──────── DATA UNDER STUDY ────────

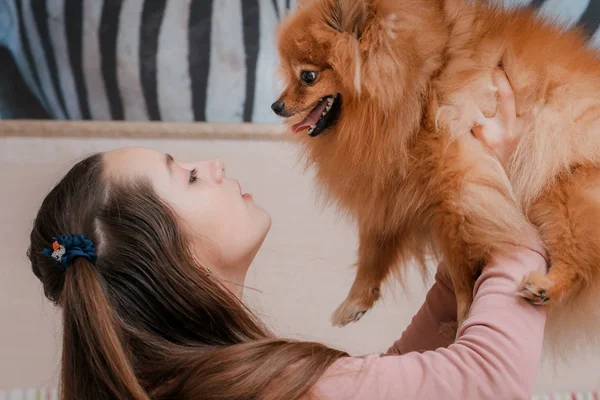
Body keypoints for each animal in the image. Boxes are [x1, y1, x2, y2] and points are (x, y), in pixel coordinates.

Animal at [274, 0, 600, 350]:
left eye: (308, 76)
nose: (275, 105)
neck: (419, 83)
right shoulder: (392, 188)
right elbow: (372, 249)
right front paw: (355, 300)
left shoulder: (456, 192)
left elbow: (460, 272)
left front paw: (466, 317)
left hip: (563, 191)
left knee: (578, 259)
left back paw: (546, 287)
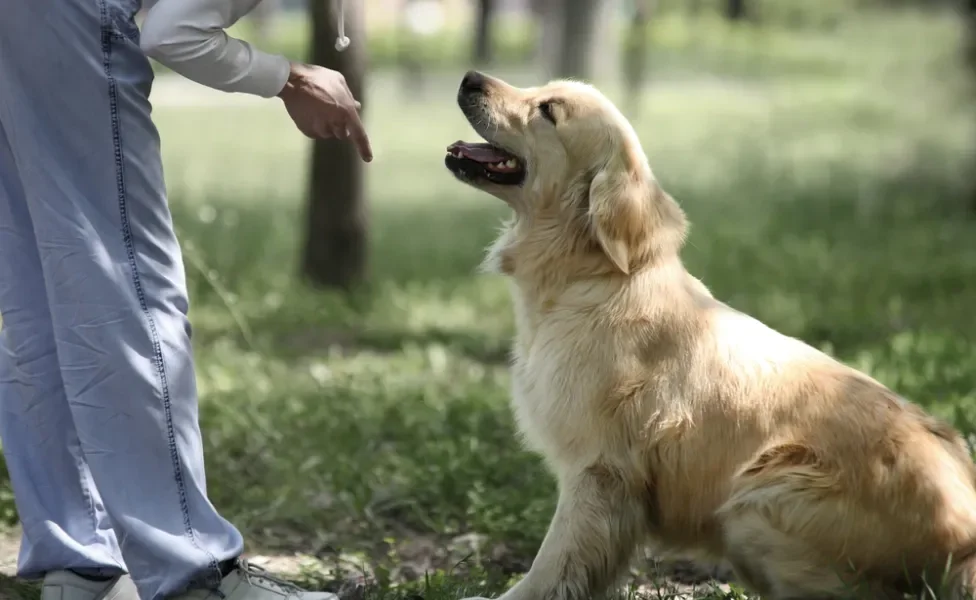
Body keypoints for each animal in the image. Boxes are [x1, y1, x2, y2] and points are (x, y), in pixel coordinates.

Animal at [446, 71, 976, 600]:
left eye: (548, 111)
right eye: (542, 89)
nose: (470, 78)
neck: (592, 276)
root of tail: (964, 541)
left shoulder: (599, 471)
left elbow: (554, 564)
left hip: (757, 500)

────────
──────── DATA UNDER STUDY ────────

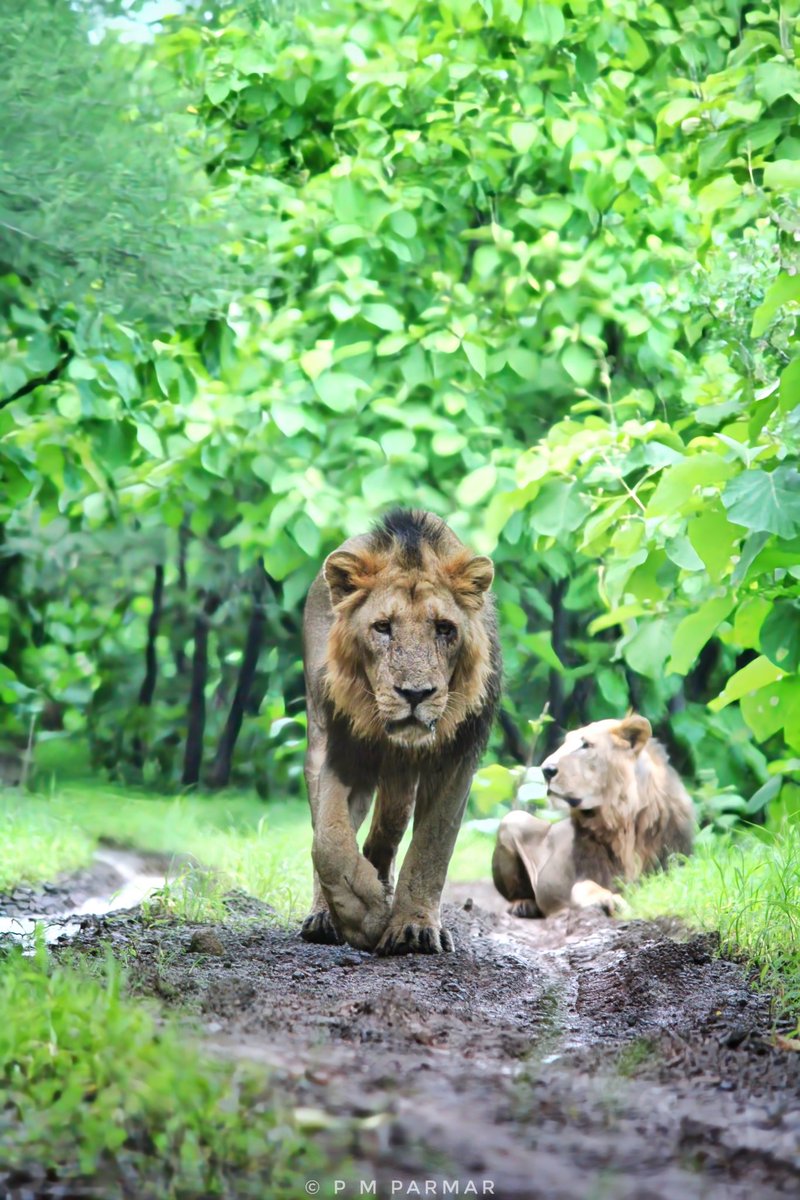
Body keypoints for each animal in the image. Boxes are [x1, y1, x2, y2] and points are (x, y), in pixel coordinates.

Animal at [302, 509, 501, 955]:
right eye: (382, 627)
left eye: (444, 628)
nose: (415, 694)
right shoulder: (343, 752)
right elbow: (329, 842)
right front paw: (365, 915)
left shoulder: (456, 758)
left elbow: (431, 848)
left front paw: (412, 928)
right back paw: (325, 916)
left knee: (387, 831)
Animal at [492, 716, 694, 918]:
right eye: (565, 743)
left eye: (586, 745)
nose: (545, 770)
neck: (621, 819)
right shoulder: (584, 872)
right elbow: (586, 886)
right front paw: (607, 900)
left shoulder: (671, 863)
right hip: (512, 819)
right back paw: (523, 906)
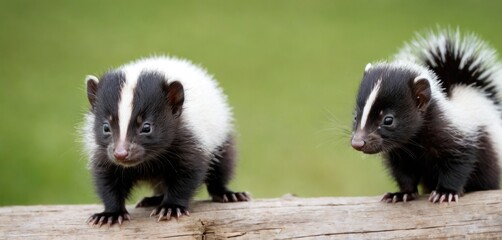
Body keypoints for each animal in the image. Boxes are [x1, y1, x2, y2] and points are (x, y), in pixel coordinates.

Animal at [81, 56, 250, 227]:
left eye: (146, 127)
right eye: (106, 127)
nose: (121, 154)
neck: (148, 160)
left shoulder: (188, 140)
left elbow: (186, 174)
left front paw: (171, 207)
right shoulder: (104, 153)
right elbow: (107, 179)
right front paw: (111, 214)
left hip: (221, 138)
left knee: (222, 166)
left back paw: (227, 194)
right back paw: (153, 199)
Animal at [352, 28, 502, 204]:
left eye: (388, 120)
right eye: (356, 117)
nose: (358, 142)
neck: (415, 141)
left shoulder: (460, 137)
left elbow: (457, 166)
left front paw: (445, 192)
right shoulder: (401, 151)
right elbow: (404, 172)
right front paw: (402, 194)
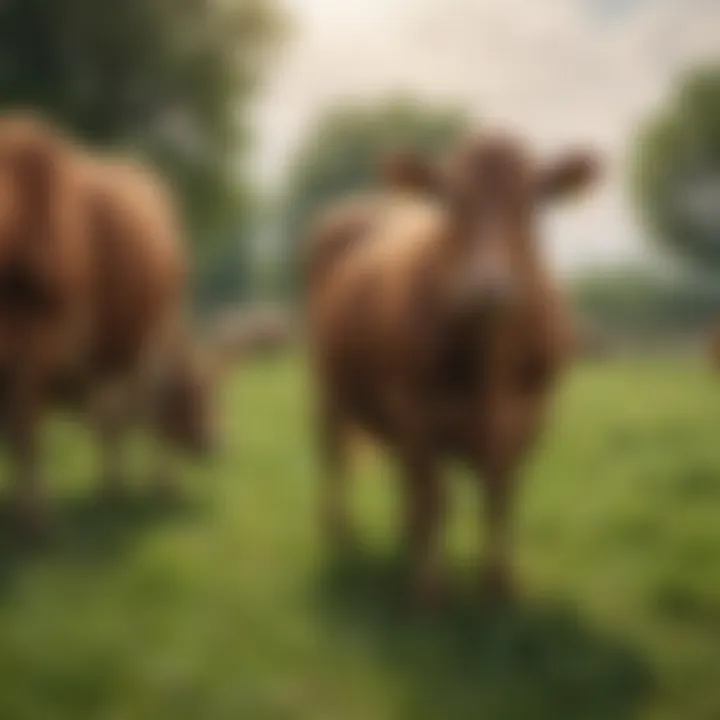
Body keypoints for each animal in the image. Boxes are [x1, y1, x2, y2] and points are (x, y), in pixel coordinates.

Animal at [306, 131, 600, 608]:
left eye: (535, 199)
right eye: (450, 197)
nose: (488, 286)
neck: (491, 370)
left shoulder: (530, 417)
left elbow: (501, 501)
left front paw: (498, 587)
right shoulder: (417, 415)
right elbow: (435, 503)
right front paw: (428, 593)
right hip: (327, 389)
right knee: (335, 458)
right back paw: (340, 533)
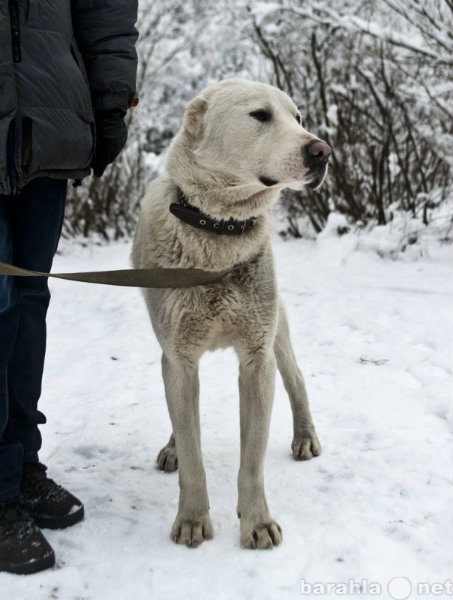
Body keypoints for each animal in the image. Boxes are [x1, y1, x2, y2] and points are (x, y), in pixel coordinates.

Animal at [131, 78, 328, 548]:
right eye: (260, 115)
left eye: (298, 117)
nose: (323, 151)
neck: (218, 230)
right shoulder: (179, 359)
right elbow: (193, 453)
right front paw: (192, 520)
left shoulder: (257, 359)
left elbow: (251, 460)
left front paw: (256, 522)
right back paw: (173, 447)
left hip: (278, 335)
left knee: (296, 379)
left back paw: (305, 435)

────────
──────── DATA UNDER STUDY ────────

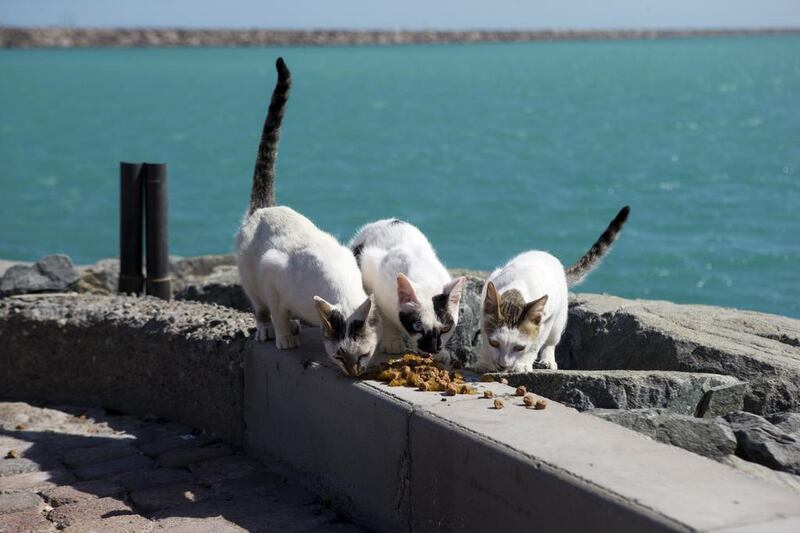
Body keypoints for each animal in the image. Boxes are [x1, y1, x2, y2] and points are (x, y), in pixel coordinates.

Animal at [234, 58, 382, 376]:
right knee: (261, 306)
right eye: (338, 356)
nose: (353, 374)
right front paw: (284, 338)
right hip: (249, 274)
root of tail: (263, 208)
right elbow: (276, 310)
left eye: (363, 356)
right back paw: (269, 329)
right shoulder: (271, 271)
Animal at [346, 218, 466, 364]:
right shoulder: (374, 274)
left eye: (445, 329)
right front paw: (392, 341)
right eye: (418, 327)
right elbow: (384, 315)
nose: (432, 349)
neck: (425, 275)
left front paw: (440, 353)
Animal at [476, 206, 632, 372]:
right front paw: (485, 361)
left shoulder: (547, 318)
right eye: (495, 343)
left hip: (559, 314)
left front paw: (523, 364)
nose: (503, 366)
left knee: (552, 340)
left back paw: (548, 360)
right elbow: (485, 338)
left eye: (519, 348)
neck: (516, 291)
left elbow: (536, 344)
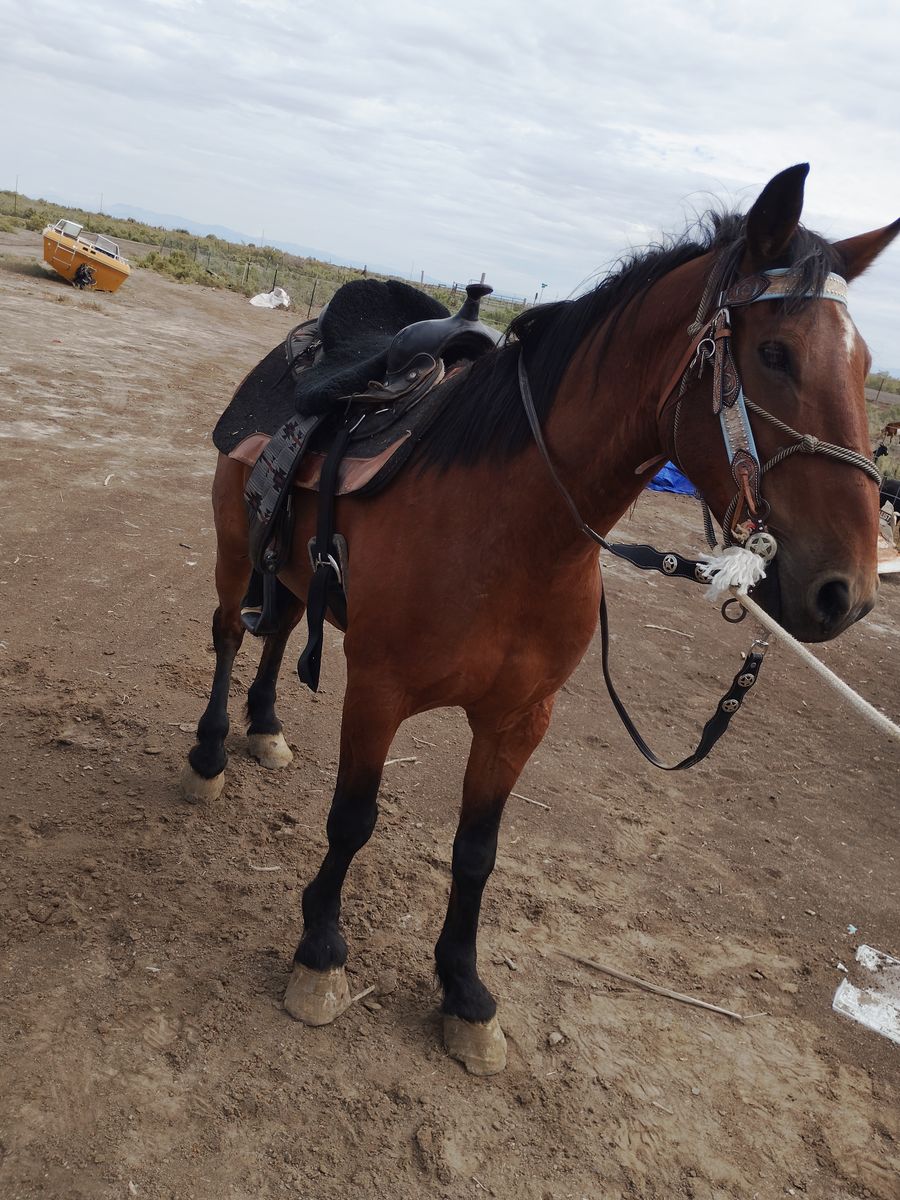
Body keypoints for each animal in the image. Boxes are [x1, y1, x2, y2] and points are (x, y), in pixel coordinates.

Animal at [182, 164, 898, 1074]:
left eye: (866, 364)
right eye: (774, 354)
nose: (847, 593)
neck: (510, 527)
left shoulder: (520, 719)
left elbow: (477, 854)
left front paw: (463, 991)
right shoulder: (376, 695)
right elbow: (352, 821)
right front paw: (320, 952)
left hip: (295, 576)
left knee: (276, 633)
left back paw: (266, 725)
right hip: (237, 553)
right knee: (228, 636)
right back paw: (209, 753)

────────

• TRY IT:
Write down how many lines above contain the string "back", and nothing besides.

• WRITTEN RESPONSE:
12